The latest revision to the JCT contracts is a step in the right direction, but doesn’t go far enough to enforce the OGC’s Achieving Excellence in Construction aims
The JCT has recently published a second revision to most of its 2005 suite of contracts. One aim of the latest changes is to address the principles adopted by the Office of Government Commerce (OGC) in the Achieving Excellence in Construction (AEC) initiative.
The goal of the AEC initiative is to increase efficiency, effectiveness and value for money in public procurement. We therefore see in revision two, among other things, the introduction of collaborative working, key performance indicators (KPIs) and the acceleration provisions that are found in the OGC-endorsed NEC3 contract.
Revision two addresses these and other principles through new supplemental provisions. These are the often overlooked optional clauses at the back of JCT contracts. There are seven new provisions covering acceleration, collaborative working, health and safety, cost savings and value improvement, sustainable development and environmental considerations, performance indicators and monitoring and notification and the negotiation of disputes.

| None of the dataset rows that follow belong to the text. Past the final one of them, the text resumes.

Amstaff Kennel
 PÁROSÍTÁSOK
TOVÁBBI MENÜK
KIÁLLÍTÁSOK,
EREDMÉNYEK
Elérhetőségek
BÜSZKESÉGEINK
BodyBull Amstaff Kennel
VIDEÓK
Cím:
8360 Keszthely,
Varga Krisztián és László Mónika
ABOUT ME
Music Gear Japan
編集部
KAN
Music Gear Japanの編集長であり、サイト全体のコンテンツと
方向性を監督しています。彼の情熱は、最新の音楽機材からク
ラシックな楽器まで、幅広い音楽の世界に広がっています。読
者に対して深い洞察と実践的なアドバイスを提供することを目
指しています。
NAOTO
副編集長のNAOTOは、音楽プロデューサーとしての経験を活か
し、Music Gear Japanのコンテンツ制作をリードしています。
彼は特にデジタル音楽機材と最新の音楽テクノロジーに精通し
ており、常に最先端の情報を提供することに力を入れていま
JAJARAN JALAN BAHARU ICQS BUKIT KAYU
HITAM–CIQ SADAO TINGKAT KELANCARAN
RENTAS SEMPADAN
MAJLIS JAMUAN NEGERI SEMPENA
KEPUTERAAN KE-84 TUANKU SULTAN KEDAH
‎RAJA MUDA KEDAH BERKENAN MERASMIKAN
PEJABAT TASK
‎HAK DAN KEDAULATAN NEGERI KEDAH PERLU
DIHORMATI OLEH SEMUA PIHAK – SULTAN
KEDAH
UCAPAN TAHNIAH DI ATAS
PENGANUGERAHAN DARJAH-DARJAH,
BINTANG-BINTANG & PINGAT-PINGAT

Although these provisions are optional, there is a presumption that they will apply. However, one of the great improvements in revision two contracts is that the contract particulars ask you to state whether each individual supplemental provision is to apply, where previously the parties stated whether the supplemental provisions were to apply or not on a blanket basis.

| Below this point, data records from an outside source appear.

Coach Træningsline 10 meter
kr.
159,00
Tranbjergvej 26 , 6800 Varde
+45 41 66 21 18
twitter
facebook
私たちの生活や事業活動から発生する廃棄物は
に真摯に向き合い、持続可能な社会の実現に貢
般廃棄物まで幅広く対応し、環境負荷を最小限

All this sounds good so far. Where the new supplemental provisions fall down, however, is in their drafting. Although the aims of the JCT are laudable, the drafting lacks contractual teeth, so employers and contractors will need to beef up the provisions.
The cost savings and value improvement provisions, for example, encourage (but do not oblige) the contractor to identify value engineering items and notify the client of these. The drafting does not encourage the parties to address the issue at the outset, or legislate for how savings are to be split. The uncertainty of the supplemental provision is hardly likely to encourage the contractor to go out of its way to identify potential cost savings, as there is no certainty as to how, if at all, it is to be rewarded for this.
True, an employer may wish a design-and-build contractor to undertake a value engineering exercise once it becomes involved and without a sharing money saved with the employer. In these circumstances, the contractor will know this from the outset and price the process accordingly. The revision two approach lacks any form of structure from either party’s perspective.
The contractor is also encouraged to suggest changes that may result in an improvement in environmental performance in the construction phase and also in the later use of the building. Again, there is no benefit for the contractor if it makes any such suggestions, apart from any increase in overhead and profits it may receive if the employer instructs a change.
The supplemental provisions also add collaborative working obligations, but it is surprising that the value engineering and sustainable development provisions do not talk about the contractor discussing proposed changes with the design team. This would have seemed like a sensible development of the principle.
A further change is the introduction of KPI provisions. These are most likely to apply if the contractor is party to an overarching framework agreement with the client. The drafting fails, however, to address the issue that KPIs are often backed up by penalties for missing, or incentives for hitting, targets. If parties want the contract to address the consequences of meeting or falling short of KPIs they will need to amend the wording.
Although the introduction of principles advocated by the OGC is a sensible step, the lack of enforceable obligations imposed by the revision is a missed opportunity. If employers and contractors wish to adopt these principles and are prepared to incentivise contractors to meet OGC aims, the parties will need to agree amendments to the new provisions or additional clauses to meet these aims.